Whenever a line below holds the word "constant", copy that line.

[[ Task data open ]]

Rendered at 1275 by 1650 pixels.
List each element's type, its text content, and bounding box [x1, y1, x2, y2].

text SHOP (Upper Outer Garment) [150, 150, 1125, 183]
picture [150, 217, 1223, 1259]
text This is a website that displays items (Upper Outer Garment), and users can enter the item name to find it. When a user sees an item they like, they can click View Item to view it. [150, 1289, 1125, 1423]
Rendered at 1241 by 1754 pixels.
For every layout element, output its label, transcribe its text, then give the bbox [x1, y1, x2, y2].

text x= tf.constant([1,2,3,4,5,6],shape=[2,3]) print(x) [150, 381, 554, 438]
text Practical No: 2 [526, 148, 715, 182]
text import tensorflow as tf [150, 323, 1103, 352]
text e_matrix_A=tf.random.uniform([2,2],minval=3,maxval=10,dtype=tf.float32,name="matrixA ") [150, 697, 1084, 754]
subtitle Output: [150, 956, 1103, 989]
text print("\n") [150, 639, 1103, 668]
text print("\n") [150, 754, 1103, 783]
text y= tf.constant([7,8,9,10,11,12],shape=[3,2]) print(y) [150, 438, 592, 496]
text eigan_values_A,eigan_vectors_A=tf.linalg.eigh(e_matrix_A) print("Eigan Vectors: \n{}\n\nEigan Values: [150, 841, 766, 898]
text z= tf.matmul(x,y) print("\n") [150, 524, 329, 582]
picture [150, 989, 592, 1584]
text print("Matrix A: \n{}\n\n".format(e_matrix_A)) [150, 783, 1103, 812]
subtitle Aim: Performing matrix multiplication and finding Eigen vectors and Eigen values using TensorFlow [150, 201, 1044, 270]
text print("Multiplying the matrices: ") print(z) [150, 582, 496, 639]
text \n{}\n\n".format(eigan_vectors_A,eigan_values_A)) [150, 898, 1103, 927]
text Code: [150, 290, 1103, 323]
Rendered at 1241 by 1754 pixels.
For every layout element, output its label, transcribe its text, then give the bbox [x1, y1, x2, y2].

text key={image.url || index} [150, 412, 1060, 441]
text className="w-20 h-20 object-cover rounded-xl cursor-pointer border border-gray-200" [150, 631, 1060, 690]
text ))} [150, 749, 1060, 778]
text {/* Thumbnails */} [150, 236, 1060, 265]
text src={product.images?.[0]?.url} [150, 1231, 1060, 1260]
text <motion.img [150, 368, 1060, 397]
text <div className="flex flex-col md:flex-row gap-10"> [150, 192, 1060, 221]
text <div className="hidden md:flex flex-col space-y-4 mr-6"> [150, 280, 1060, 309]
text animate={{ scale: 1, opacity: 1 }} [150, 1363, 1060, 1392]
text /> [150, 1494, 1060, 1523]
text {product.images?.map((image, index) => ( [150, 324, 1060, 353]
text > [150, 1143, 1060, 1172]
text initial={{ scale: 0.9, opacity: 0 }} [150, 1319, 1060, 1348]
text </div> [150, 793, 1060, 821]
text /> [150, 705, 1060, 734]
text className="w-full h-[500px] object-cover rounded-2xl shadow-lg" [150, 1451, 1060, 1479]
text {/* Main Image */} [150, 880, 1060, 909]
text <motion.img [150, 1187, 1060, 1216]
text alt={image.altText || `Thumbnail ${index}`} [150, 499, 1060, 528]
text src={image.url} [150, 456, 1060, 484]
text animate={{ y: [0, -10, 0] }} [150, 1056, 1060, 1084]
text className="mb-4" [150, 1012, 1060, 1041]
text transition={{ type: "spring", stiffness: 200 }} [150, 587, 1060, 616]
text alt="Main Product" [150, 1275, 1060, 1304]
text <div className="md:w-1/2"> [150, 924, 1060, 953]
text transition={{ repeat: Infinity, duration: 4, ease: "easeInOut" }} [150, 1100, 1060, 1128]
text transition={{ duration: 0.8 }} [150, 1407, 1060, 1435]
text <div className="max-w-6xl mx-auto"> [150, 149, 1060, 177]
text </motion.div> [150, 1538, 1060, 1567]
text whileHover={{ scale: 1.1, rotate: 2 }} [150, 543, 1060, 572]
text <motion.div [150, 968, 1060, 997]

[[ Task data closed ]]

## Answer to this task
text x= tf.constant([1,2,3,4,5,6],shape=[2,3]) print(x) [150, 381, 554, 438]
text y= tf.constant([7,8,9,10,11,12],shape=[3,2]) print(y) [150, 438, 592, 496]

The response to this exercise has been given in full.